Cadence design tools will be used in the following courses:

 

Course

Course Title

Description

NEW Class EECS 395/495

Advanced Low Power Digital and Mixed-signal IC Design

New course content to start in Spring 2015:

Besides taking lectures on advanced study on low power IC design, the students are required to use Cadence tools (Virtuoso) to design a building block of digital or analog integrated circuits, such as customized logic cells for low voltage design, analog regulators or process-temperature sensors.  The projects provide valuable trainings for students on advanced topics in IC design using Cadence tools.

EECS 391

VLSI Systems Design

Students will become familiar with the realities of CMOS VLSI design: Proper layout structures, and the impact of fabrication technologies; Methods for optimizing the area, speed, and power of circuit layouts; The use of CAD tools for both schematic and layout of complex CMOS circuits; Methods for testing of circuit designs, both during creation and on individual die; Tradeoffs in device implementation technologies, such as Full-custom, standard cell, gate array, FPGA, PLD. Students will create various custom IC implementations using the Custom IC layout tools from Cadence.

EECS 303

Advanced Digital Design

Students will be introduced to Hardware Description Languages and their mapping to gate level logic structures using Encounter.

EECS 355

ASIC & FPGA Design

Students gain experience writing hardware descriptions in VHDL using several different styles (including behavioral, gate level design and Register Transfer Level Design). They use industry standard computer-aided design tools including Cadence Digital IC design products. Each student will have the opportunity to design several projects individually and work in groups to create larger designs.

 

 

Research Projects:

 

Cadence Design Tools are currently being used for the following research groups:

New Research Group: Laboratory of VLSI and Mixed-signal Design: uses Cadence tools for both digital and analog/mixed signal design.  The activities involve designing prototype test chips in advanced CMOS technology on energy efficient digital circuits or analog circuits for sensing or power management.

Parallel Architecture Group at Northwestern: Power dissipation and energy consumption have become one of the most important problems in processor and more generally data center design. While lowering the operational voltage beyond guard-band can dramatically reduce power consumption, it will also introduce timing-errors to the system. However, not all computations and all data need to maintain 100% accuracy. We propose to occasionally relax the reliability guarantees of the hardware layer based on the software requirements. By steering each computation and data to different functional and storage units with different voltage levels, Elastic Fidelity Computing obtains power and energy savings while reaching the reliability targets required by each computational segment. We will use Cadence Digital IC design products to build our hardware model which correlates voltage level and error rate.

Bio-Inspired Sensors and Optoelectronics Laboratory uses Cadence custom IC design tools to design and develop very high-performance read-out integrated circuits (ROIC) for the next generation focal plane arrays with multiple-megapixel resolution. The ROICs are tailored for novel high-sensitivity imager elements with internal amplification such as the nano-injection detectors, and they offer high versatility, high timing accuracy with low noise levels.

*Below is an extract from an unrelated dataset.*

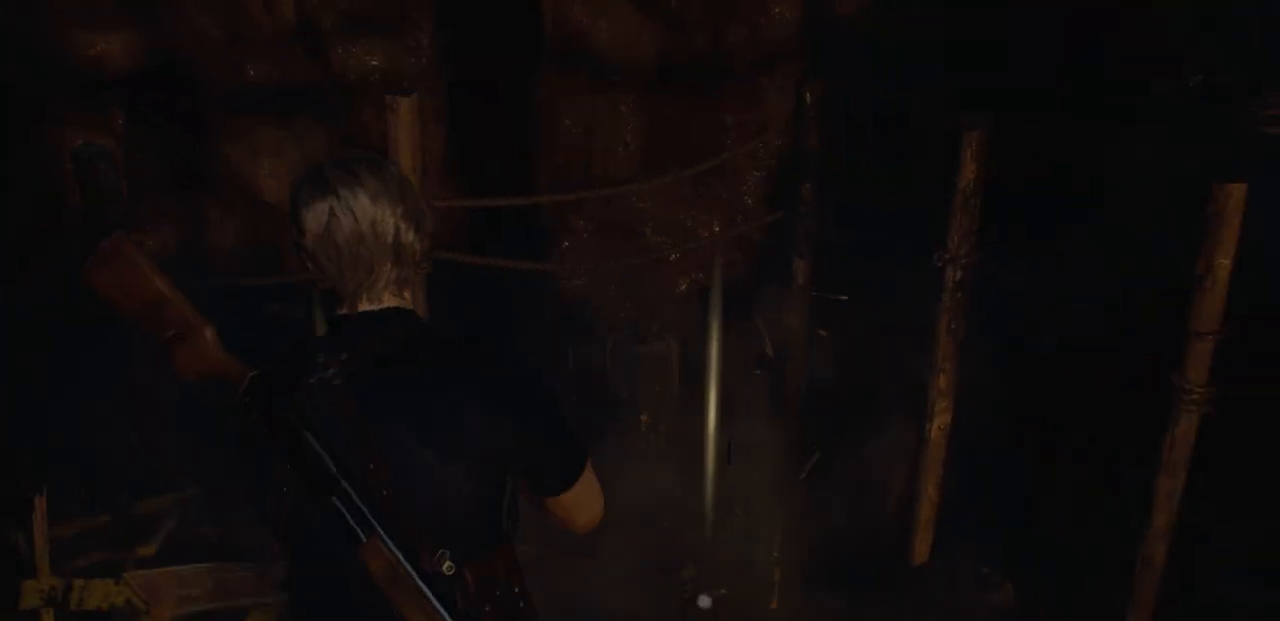
{"buttons": [], "left_stick": "center", "right_stick": "center", "events": [[17, "CROSS", "down"], [100, "CROSS", "up"], [183, "CROSS", "down"], [250, "CROSS", "up"], [367, "CROSS", "down"], [450, "CROSS", "up"]]}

Laboratory of Application and Domain-Specific Computing investigates development of various domain specific programmable processors as well as customized hardware programmable fabrics for high performance and /or low power computing. Implementation and performance analysis of various functional units, memory structures, and interconnect networks is carried out using the Cadence design environment.

Laboratory of Application Specific Instruction Processors and Microarchitecture investigates the impact of parametric process variations on the timing of processor components and furthermore the resulting variations in chip yields.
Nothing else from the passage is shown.